(TRY IT) Look through the material below and return every line that contains "down".

(RECORDS FOR THE EXERCISE)

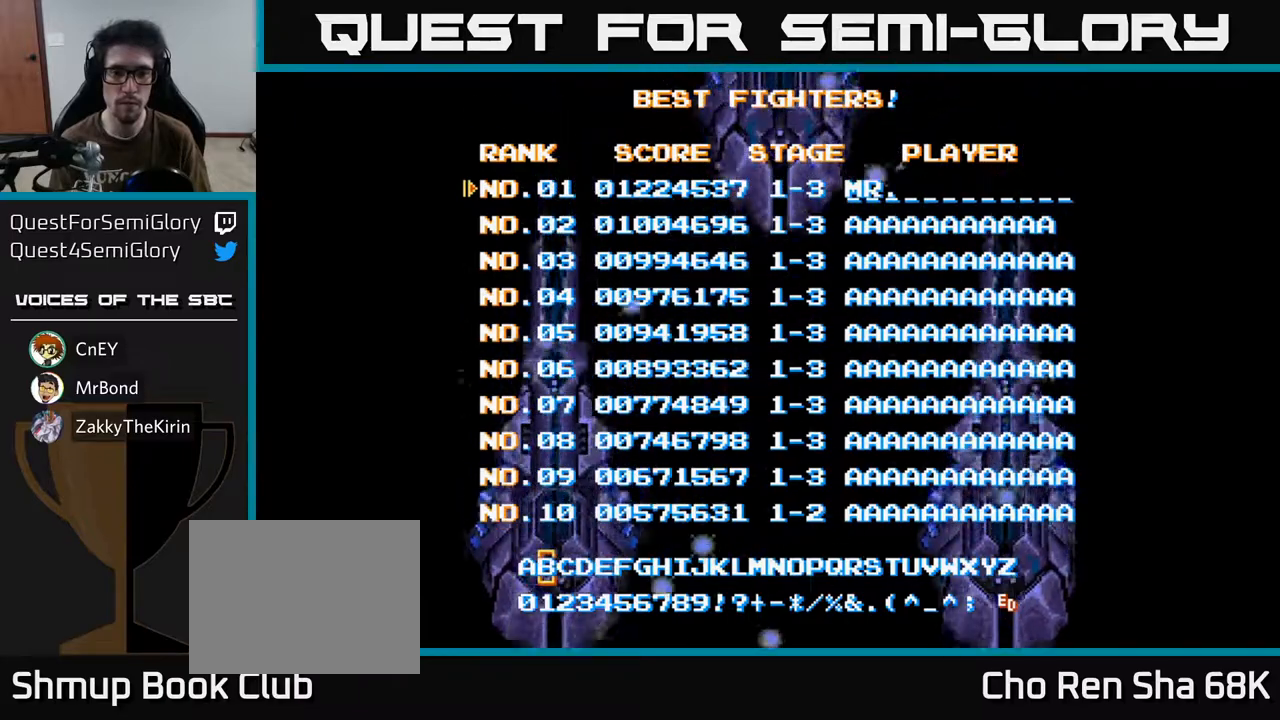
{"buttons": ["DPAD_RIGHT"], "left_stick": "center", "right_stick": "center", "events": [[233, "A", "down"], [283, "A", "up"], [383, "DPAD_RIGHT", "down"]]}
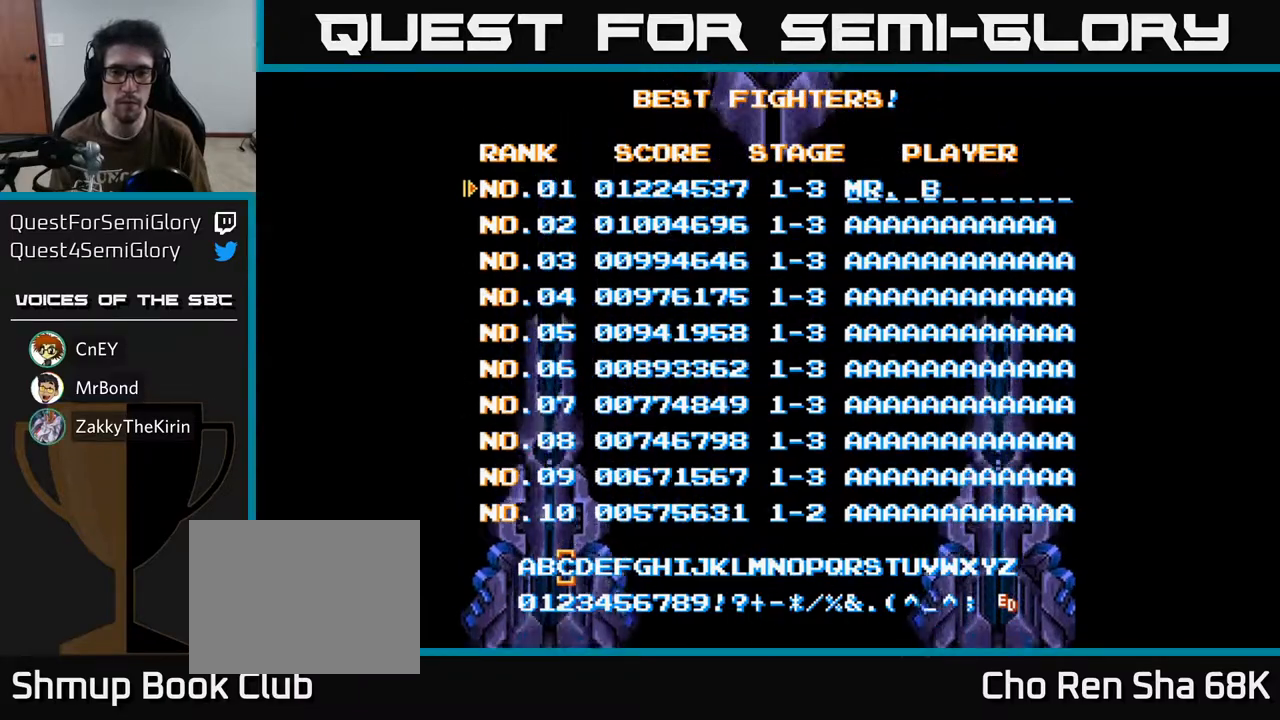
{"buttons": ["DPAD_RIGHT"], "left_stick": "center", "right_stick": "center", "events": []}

==

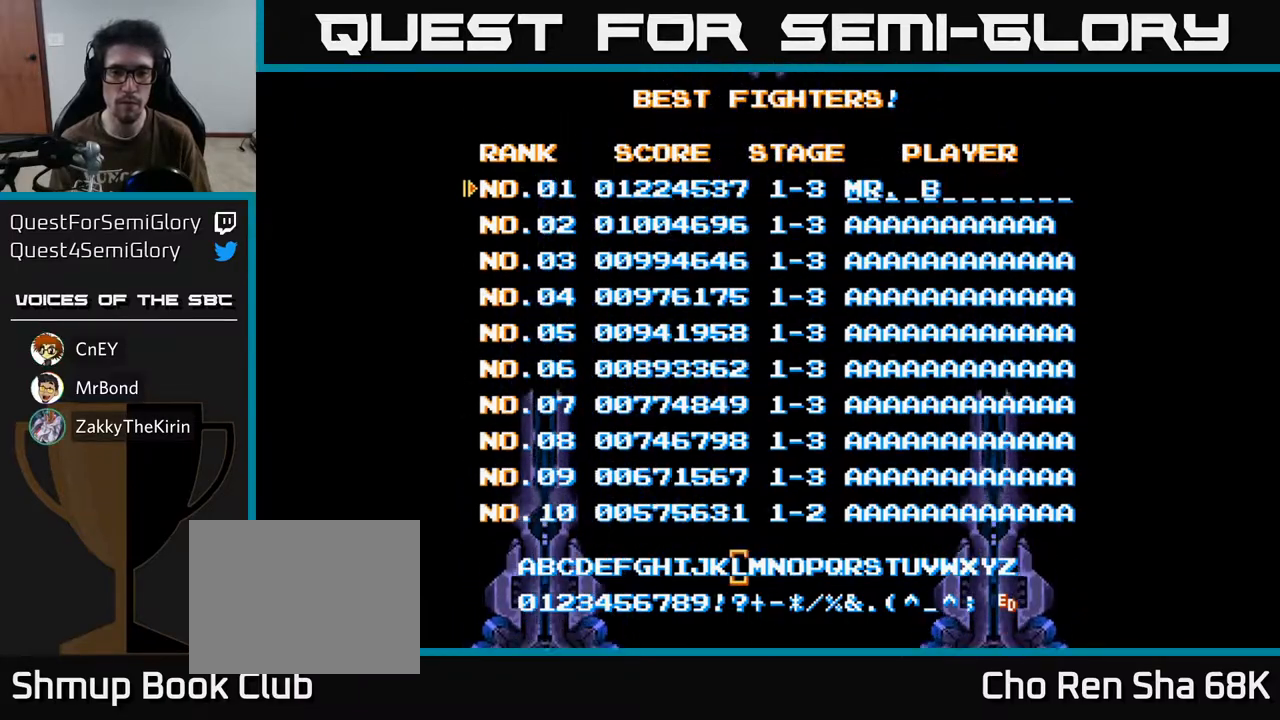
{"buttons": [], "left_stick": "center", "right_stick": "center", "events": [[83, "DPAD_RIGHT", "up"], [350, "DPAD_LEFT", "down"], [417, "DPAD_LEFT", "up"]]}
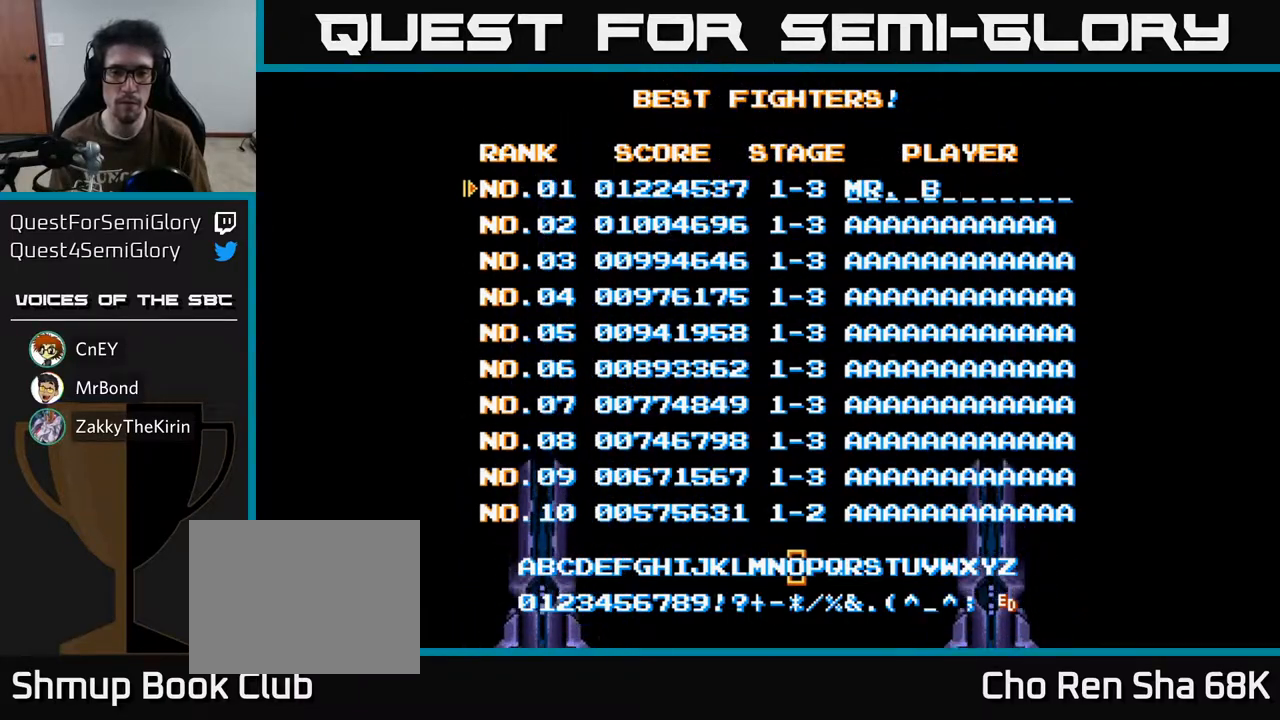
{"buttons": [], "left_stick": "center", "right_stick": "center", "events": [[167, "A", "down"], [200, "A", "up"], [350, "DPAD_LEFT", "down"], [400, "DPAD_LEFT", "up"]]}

(RESPONSE AREA)
{"buttons": ["DPAD_RIGHT"], "left_stick": "center", "right_stick": "center", "events": [[233, "A", "down"], [283, "A", "up"], [383, "DPAD_RIGHT", "down"]]}
{"buttons": [], "left_stick": "center", "right_stick": "center", "events": [[83, "DPAD_RIGHT", "up"], [350, "DPAD_LEFT", "down"], [417, "DPAD_LEFT", "up"]]}
{"buttons": [], "left_stick": "center", "right_stick": "center", "events": [[167, "A", "down"], [200, "A", "up"], [350, "DPAD_LEFT", "down"], [400, "DPAD_LEFT", "up"]]}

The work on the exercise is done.